_INSTRUCTIONS TO FOLLOW_: Repeat the lines from the line with "On Thursday, do" to the line with "2:00 AM to 3:30 AM", keeping them exactly as they are.

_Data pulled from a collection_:
::::::

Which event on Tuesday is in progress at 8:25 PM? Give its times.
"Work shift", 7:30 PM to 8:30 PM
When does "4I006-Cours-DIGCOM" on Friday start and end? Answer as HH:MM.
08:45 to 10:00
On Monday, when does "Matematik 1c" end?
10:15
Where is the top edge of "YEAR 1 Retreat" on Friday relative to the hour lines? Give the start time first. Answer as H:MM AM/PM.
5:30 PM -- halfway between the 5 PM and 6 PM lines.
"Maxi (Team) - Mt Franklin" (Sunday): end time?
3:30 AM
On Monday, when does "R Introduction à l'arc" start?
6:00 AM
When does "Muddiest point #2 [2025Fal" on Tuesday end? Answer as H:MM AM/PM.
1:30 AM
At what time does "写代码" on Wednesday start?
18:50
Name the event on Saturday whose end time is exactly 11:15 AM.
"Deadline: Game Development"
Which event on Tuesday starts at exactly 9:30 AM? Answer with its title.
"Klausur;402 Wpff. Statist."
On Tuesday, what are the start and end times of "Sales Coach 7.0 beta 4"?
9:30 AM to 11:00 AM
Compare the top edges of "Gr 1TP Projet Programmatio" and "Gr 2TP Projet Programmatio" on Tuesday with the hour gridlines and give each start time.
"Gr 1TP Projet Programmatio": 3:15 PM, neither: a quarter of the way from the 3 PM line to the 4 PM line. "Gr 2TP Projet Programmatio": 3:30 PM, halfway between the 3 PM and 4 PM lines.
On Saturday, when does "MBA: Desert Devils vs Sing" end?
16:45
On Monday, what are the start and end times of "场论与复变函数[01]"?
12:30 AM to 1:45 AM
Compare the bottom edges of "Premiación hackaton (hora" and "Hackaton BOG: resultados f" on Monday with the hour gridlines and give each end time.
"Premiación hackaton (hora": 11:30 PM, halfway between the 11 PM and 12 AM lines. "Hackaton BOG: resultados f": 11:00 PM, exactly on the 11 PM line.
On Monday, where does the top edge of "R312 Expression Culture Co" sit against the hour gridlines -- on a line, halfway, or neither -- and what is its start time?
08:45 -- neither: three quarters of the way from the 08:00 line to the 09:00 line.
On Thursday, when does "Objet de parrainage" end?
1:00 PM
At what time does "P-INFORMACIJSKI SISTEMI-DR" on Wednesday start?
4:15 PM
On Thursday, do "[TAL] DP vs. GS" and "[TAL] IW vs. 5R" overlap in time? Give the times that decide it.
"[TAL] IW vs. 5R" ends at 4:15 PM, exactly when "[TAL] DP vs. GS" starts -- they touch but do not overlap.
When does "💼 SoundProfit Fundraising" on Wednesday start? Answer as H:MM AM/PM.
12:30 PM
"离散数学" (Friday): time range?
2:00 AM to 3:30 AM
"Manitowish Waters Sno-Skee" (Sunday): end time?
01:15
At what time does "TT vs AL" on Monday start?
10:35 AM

::::::

_COMPLETE OUTPUT_:
On Thursday, do "[TAL] DP vs. GS" and "[TAL] IW vs. 5R" overlap in time? Give the times that decide it.
"[TAL] IW vs. 5R" ends at 4:15 PM, exactly when "[TAL] DP vs. GS" starts -- they touch but do not overlap.
When does "💼 SoundProfit Fundraising" on Wednesday start? Answer as H:MM AM/PM.
12:30 PM
"离散数学" (Friday): time range?
2:00 AM to 3:30 AM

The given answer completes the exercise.